▸ **EXCERPTED RECORDS**
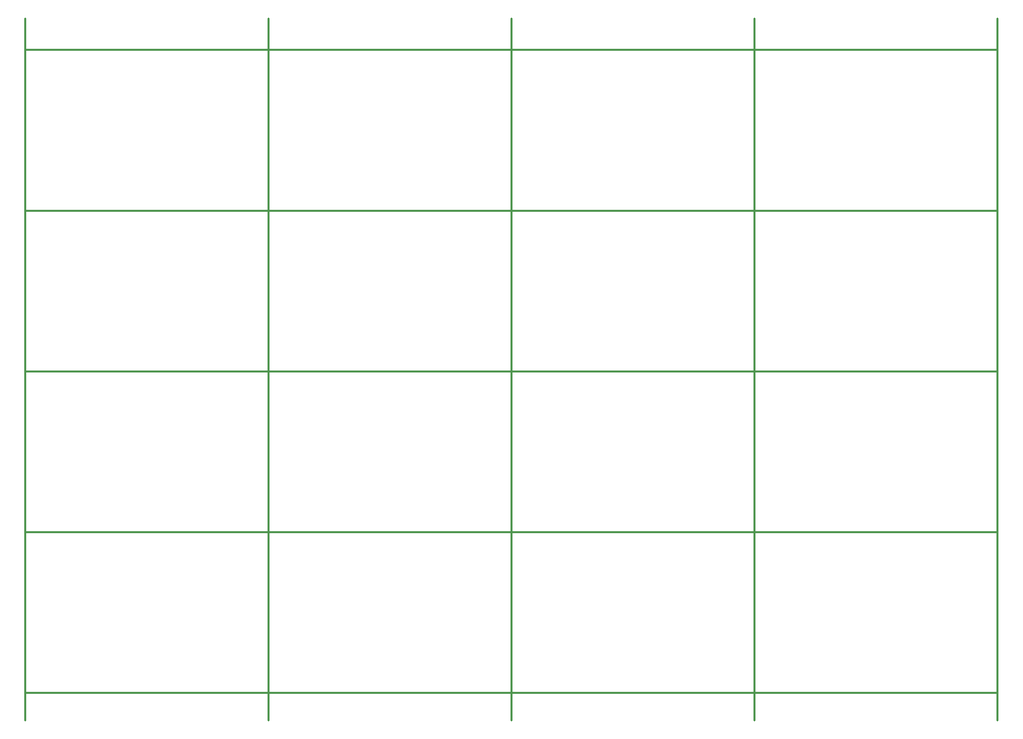
<source format=gbr>
G04 #@! TF.GenerationSoftware,KiCad,Pcbnew,(5.0.0)*
G04 #@! TF.CreationDate,2019-02-08T13:36:01+02:00*
G04 #@! TF.ProjectId,tp_x2_PnP,74705F78325F506E502E6B696361645F,3*
G04 #@! TF.SameCoordinates,Original*
G04 #@! TF.FileFunction,Other,ECO1*
%FSLAX46Y46*%
G04 Gerber Fmt 4.6, Leading zero omitted, Abs format (unit mm)*
G04 Created by KiCad (PCBNEW (5.0.0)) date 02/08/19 13:36:01*
%MOMM*%
%LPD*%
G01*
G04 APERTURE LIST*
%ADD10C,0.500000*%
G04 APERTURE END LIST*
D10*
X142000000Y-218000000D02*
X142000000Y-39000000D01*
X204000000Y-39000000D02*
X204000000Y-218000000D01*
X266000000Y-218000000D02*
X266000000Y-39000000D01*
X80000000Y-170000000D02*
X328000000Y-170000000D01*
X328000000Y-129000000D02*
X80000000Y-129000000D01*
X80000000Y-88000000D02*
X328000000Y-88000000D01*
X80000000Y-218000000D02*
X80000000Y-39000000D01*
X328000000Y-211000000D02*
X80000000Y-211000000D01*
X328000000Y-39000000D02*
X328000000Y-218000000D01*
X80000000Y-47000000D02*
X328000000Y-47000000D01*
M02*

</source>
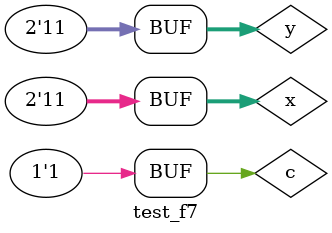
<source format=v>
/*
 * Exemplo_0706 - GATES
 * Nome Gabriel Vargas Bento de Souza
 * Matricula: 778023
*/

// -------------------------
// f7_gates
// -------------------------
module isEquals (output s1,
                 input  a, b,     // input x[1], x[0]
                 input  c, d);    // input y[1], y[0]
   
   // variaveis auxiliares
   wire tmp0, tmp1;

   // descrever por portas
   xnor XNOR1 (tmp0, a, c);
   xnor XNOR2 (tmp1, b, d);

   and  AND1  (s1, tmp0, tmp1);

endmodule // isEquals

module isDiferent (output s1,
                   input  a, b,     // input x[1], x[0]
                   input  c, d);    // input y[1], y[0]
   
   // variaveis auxiliares
   wire tmp0, tmp1;

   // descrever por portas
   xor XOR1 (tmp0, a, c);
   xor XOR2 (tmp1, b, d);

   or  OR1  (s1, tmp0, tmp1);

endmodule // isDiferent

// -------------------------
// multiplexer
// -------------------------
module mux (output s,
            input  a, b, c1);

   // definir dados locais
   wire not_c1;
   wire sa, sb;

   // descrever por portas
   not NOT1 (not_c1, c1);
   
   and AND1 (sa, a, not_c1);   // 0
   and AND2 (sb, b,     c1);   // 1

   or  OR1  (s, sa, sb);
endmodule // mux

// -------------------------
// main
// -------------------------
module test_f7;
   
   // definir dados
   reg  c;
   reg  [1:0] x;
   reg  [1:0] y;
   wire s1, s2, s;

   isEquals   EQU1 (s1, x[1], x[0], y[1], y[0]);
   isDiferent DIF1 (s2, x[1], x[0], y[1], y[0]);

   mux        MUX   (s, s1, s2, c);
   
   // parte principal
   initial
   begin : main
      $display("\n Exemplo_0706 - Gabriel Vargas Bento de Souza - 778023\n");
      $display(" x   y   s1  s2  c  s");
      $display(" --------**------------ 0 - igual");
      $monitor("%3b %3b %2b %3b %3b %2b", 
                x,  y,  s1, s2, c, s);

      // projetar testes do modulo
         x[1] = 1'b0; x[0] = 1'b0; y[1] = 1'b0; y[0] = 1'b0; c = 1'b0;
      #1                                        y[0] = 1'b1;
      #1                           y[1] = 1'b1; y[0] = 1'b0;
      #1                                        y[0] = 1'b1;
      #1              x[0] = 1'b1; y[1] = 1'b0; y[0] = 1'b0;
      #1                                        y[0] = 1'b1;
      #1                           y[1] = 1'b1; y[0] = 1'b0;
      #1                                        y[0] = 1'b1;
      #1 x[1] = 1'b1; x[0] = 1'b0; y[1] = 1'b0; y[0] = 1'b0;
      #1                                        y[0] = 1'b1;
      #1                           y[1] = 1'b1; y[0] = 1'b0;
      #1                                        y[0] = 1'b1;
      #1              x[0] = 1'b1; y[1] = 1'b0; y[0] = 1'b0;
      #1                                        y[0] = 1'b1;
      #1                           y[1] = 1'b1; y[0] = 1'b0;
      #1                                        y[0] = 1'b1;
      #1 x[1] = 1'b0; x[0] = 1'b0; y[1] = 1'b0; y[0] = 1'b0; c = 1'b1;

      $display("\n x   y   s1  s2  c  s");
      $display(" ------------**-------- 1 - diferente");
      #1                                        y[0] = 1'b1;
      #1                           y[1] = 1'b1; y[0] = 1'b0;
      #1                                        y[0] = 1'b1;
      #1              x[0] = 1'b1; y[1] = 1'b0; y[0] = 1'b0;
      #1                                        y[0] = 1'b1;
      #1                           y[1] = 1'b1; y[0] = 1'b0;
      #1                                        y[0] = 1'b1;
      #1 x[1] = 1'b1; x[0] = 1'b0; y[1] = 1'b0; y[0] = 1'b0;
      #1                                        y[0] = 1'b1;
      #1                           y[1] = 1'b1; y[0] = 1'b0;
      #1                                        y[0] = 1'b1;
      #1              x[0] = 1'b1; y[1] = 1'b0; y[0] = 1'b0;
      #1                                        y[0] = 1'b1;
      #1                           y[1] = 1'b1; y[0] = 1'b0;
      #1                                        y[0] = 1'b1;

   end
endmodule // test_f7

// -------------------------
// test
// -------------------------
/*
---------- previsao ----------

x[1]   x[0]   y[1]   y[0]    =      !=

 0      0      0      0      1      0  
 0      0      0      1      0      1  
 0      0      1      0      0      1  
 0      0      1      1      0      1  

 0      1      0      0      0      1  
 0      1      0      1      1      0  
 0      1      1      0      0      1  
 0      1      1      1      0      1  

 1      0      0      0      0      1  
 1      0      0      1      0      1  
 1      0      1      0      1      0  
 1      0      1      1      0      1  

 1      1      0      0      0      1  
 1      1      0      1      0      1  
 1      1      1      0      0      1  
 1      1      1      1      1      0  

---------- execucao ----------

C:\Users\Gabriel\Desktop\CC-PUC\2Periodo\ARQ1\Tarefas\Guia07>vvp Exemplo_0706.vvp

 Exemplo_0706 - Gabriel Vargas Bento de Souza - 778023

 x   y   s1  s2  c  s
 --------**------------ 0 - igual
 00  00  1   0   0  1
 00  01  0   1   0  0
 00  10  0   1   0  0
 00  11  0   1   0  0
 01  00  0   1   0  0
 01  01  1   0   0  1
 01  10  0   1   0  0
 01  11  0   1   0  0
 10  00  0   1   0  0
 10  01  0   1   0  0
 10  10  1   0   0  1
 10  11  0   1   0  0
 11  00  0   1   0  0
 11  01  0   1   0  0
 11  10  0   1   0  0
 11  11  1   0   0  1

 x   y   s1  s2  c  s
 ------------**-------- 1 - diferente
 00  00  1   0   1  0
 00  01  0   1   1  1
 00  10  0   1   1  1
 00  11  0   1   1  1
 01  00  0   1   1  1
 01  01  1   0   1  0
 01  10  0   1   1  1
 01  11  0   1   1  1
 10  00  0   1   1  1
 10  01  0   1   1  1
 10  10  1   0   1  0
 10  11  0   1   1  1
 11  00  0   1   1  1
 11  01  0   1   1  1
 11  10  0   1   1  1
 11  11  1   0   1  0
*/
</source>
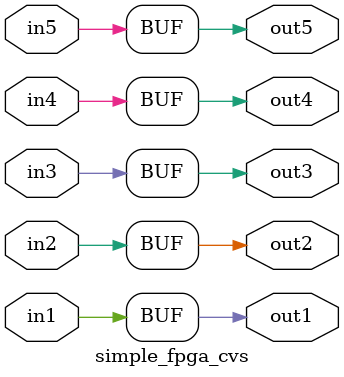
<source format=sv>
`timescale 1ps / 1ps

module simple_fpga_cvs(
    input wire in1,
    output wire out1,
    input wire in2,
    output wire out2,
    input wire in3,
    output wire out3,
    input wire in4,
    output wire out4,
    input wire in5,
    output wire out5
    );

    assign out1 = in1;
    assign out2 = in2;
    assign out3 = in3;
    assign out4 = in4;
    assign out5 = in5;
endmodule

</source>
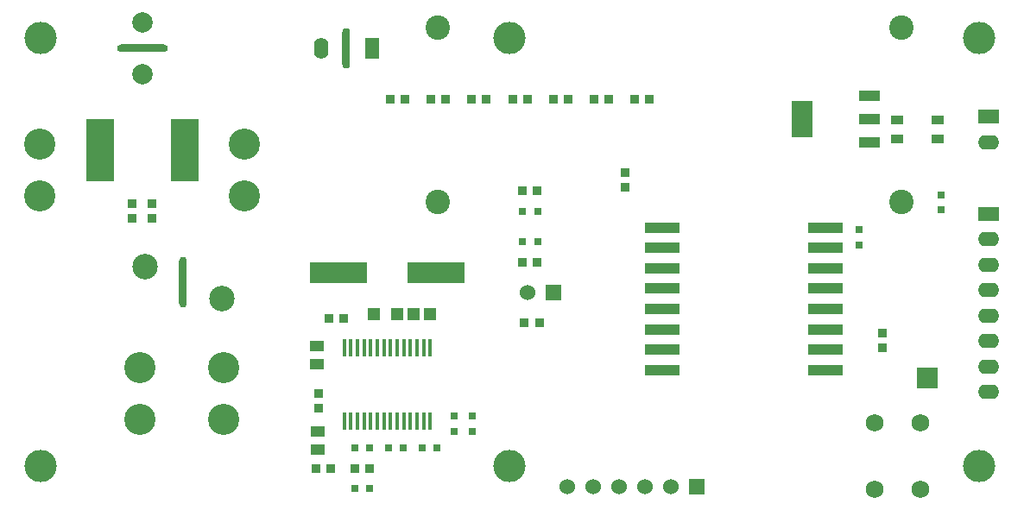
<source format=gts>
G04 #@! TF.FileFunction,Soldermask,Top*
%FSLAX46Y46*%
G04 Gerber Fmt 4.6, Leading zero omitted, Abs format (unit mm)*
G04 Created by KiCad (PCBNEW (2015-06-05 BZR 5717)-product) date Tue 11 Aug 2015 19:51:47 PDT*
%MOMM*%
G01*
G04 APERTURE LIST*
%ADD10C,0.152400*%
%ADD11C,2.400000*%
%ADD12C,3.175000*%
%ADD13R,1.300000X0.900000*%
%ADD14R,0.800000X0.800000*%
%ADD15R,2.100000X1.400000*%
%ADD16O,2.100000X1.400000*%
%ADD17R,1.524000X1.524000*%
%ADD18C,1.524000*%
%ADD19C,3.048000*%
%ADD20R,0.950000X0.950000*%
%ADD21R,2.700000X6.200000*%
%ADD22R,1.400000X1.100000*%
%ADD23C,1.750000*%
%ADD24R,2.032000X2.032000*%
%ADD25R,1.270000X1.270000*%
%ADD26R,2.032000X3.657600*%
%ADD27R,2.032000X1.016000*%
%ADD28R,0.400000X1.750000*%
%ADD29R,3.500000X1.000000*%
%ADD30R,5.600000X2.100000*%
%ADD31R,1.400000X2.100000*%
%ADD32O,1.400000X2.100000*%
%ADD33O,0.762000X4.000000*%
%ADD34C,1.998980*%
%ADD35O,5.000000X0.762000*%
%ADD36C,2.500000*%
%ADD37O,0.762000X5.000000*%
G04 APERTURE END LIST*
D10*
D11*
X152984200Y-95123000D03*
D12*
X160000000Y-121000000D03*
X160000000Y-79000000D03*
D13*
X201990000Y-87047500D03*
X201990000Y-88952500D03*
X197990000Y-87047500D03*
X197990000Y-88952500D03*
D14*
X151396000Y-119263000D03*
X152896000Y-119263000D03*
X148094000Y-119263000D03*
X149594000Y-119263000D03*
X161250000Y-96010000D03*
X162750000Y-96010000D03*
X161250000Y-99010000D03*
X162750000Y-99010000D03*
X144792000Y-123200000D03*
X146292000Y-123200000D03*
X146292000Y-119243000D03*
X144792000Y-119243000D03*
X156327000Y-116090000D03*
X156327000Y-117590000D03*
X154549000Y-116090000D03*
X154549000Y-117590000D03*
X202321000Y-95873000D03*
X202321000Y-94373000D03*
X194249200Y-97802000D03*
X194249200Y-99302000D03*
D15*
X207000000Y-86750000D03*
D16*
X207000000Y-89250000D03*
D17*
X164270000Y-104000000D03*
D18*
X161730000Y-104000000D03*
D16*
X207000000Y-98750000D03*
X207000000Y-101250000D03*
D15*
X207000000Y-96250000D03*
D16*
X207000000Y-103750000D03*
X207000000Y-106250000D03*
X207000000Y-108750000D03*
X207000000Y-111250000D03*
X207000000Y-113750000D03*
D17*
X178350000Y-123000000D03*
D18*
X175810000Y-123000000D03*
X173270000Y-123000000D03*
X170730000Y-123000000D03*
X168190000Y-123000000D03*
X165650000Y-123000000D03*
D19*
X131953000Y-116459000D03*
X131953000Y-111379000D03*
X123698000Y-116459000D03*
X123698000Y-111379000D03*
X113952000Y-94540000D03*
X113952000Y-89460000D03*
X133952000Y-94540000D03*
X133952000Y-89460000D03*
D20*
X148275000Y-85010000D03*
X149725000Y-85010000D03*
X152275000Y-85010000D03*
X153725000Y-85010000D03*
X156275000Y-85010000D03*
X157725000Y-85010000D03*
X122962000Y-96725000D03*
X122962000Y-95275000D03*
D21*
X119802000Y-90000000D03*
X128102000Y-90000000D03*
D20*
X160275000Y-85010000D03*
X161725000Y-85010000D03*
X124962000Y-96725000D03*
X124962000Y-95275000D03*
X164275000Y-85010000D03*
X165725000Y-85010000D03*
X168275000Y-85010000D03*
X169725000Y-85010000D03*
X172275000Y-85010000D03*
X173725000Y-85010000D03*
X161275000Y-94010000D03*
X162725000Y-94010000D03*
X161275000Y-101010000D03*
X162725000Y-101010000D03*
X144817000Y-121295000D03*
X146267000Y-121295000D03*
X142457000Y-121275000D03*
X141007000Y-121275000D03*
X142277000Y-106563000D03*
X143727000Y-106563000D03*
D22*
X141214000Y-117616000D03*
X141214000Y-119366000D03*
X141087000Y-109234000D03*
X141087000Y-110984000D03*
D20*
X196586000Y-107987000D03*
X196586000Y-109437000D03*
X161454000Y-106944000D03*
X162904000Y-106944000D03*
X171313000Y-92239000D03*
X171313000Y-93689000D03*
D23*
X195750000Y-116750000D03*
X200250000Y-116750000D03*
X195750000Y-123250000D03*
X200250000Y-123250000D03*
D24*
X200914000Y-112395000D03*
D25*
X150571200Y-106070400D03*
X148945600Y-106070400D03*
X146710400Y-106070400D03*
X152196800Y-106070400D03*
D26*
X188698000Y-87000000D03*
D27*
X195302000Y-87000000D03*
X195302000Y-84714000D03*
X195302000Y-89286000D03*
D28*
X143775000Y-116600000D03*
X144425000Y-116600000D03*
X145075000Y-116600000D03*
X145725000Y-116600000D03*
X146375000Y-116600000D03*
X147025000Y-116600000D03*
X147675000Y-116600000D03*
X148325000Y-116600000D03*
X148975000Y-116600000D03*
X149625000Y-116600000D03*
X150275000Y-116600000D03*
X150925000Y-116600000D03*
X151575000Y-116600000D03*
X152225000Y-116600000D03*
X152225000Y-109400000D03*
X151575000Y-109400000D03*
X150925000Y-109400000D03*
X150275000Y-109400000D03*
X149625000Y-109400000D03*
X148975000Y-109400000D03*
X148325000Y-109400000D03*
X147675000Y-109400000D03*
X147025000Y-109400000D03*
X146375000Y-109400000D03*
X145725000Y-109400000D03*
X145075000Y-109400000D03*
X144425000Y-109400000D03*
X143775000Y-109400000D03*
D29*
X191000000Y-111600000D03*
X191000000Y-109600000D03*
X191000000Y-107600000D03*
X191000000Y-105600000D03*
X191000000Y-103600000D03*
X191000000Y-101600000D03*
X191000000Y-99600000D03*
X191000000Y-97600000D03*
X175000000Y-97600000D03*
X175000000Y-99600000D03*
X175000000Y-101600000D03*
X175000000Y-103600000D03*
X175000000Y-105600000D03*
X175000000Y-107600000D03*
X175000000Y-109600000D03*
X175000000Y-111600000D03*
D30*
X143250000Y-102000000D03*
X152750000Y-102000000D03*
D12*
X114000000Y-79000000D03*
X206000000Y-79000000D03*
X206000000Y-121000000D03*
X114000000Y-121000000D03*
D11*
X152984200Y-77978000D03*
X198415000Y-77978000D03*
X198415000Y-95123000D03*
D20*
X141234000Y-115329800D03*
X141234000Y-113879800D03*
D31*
X146500000Y-80000000D03*
D32*
X141500000Y-80000000D03*
D33*
X144000000Y-80000000D03*
D34*
X124000000Y-82540000D03*
X124000000Y-77460000D03*
D35*
X124000000Y-80000000D03*
D36*
X131750000Y-104600000D03*
X124250000Y-101400000D03*
D37*
X128000000Y-103000000D03*
M02*

</source>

▸ **ABOUT THIS EXERCISE**
Wherever a line of the material has the word "Souza", add it to a tally; give only the final number.

▸ **ANSWER TO THE EXERCISE**
3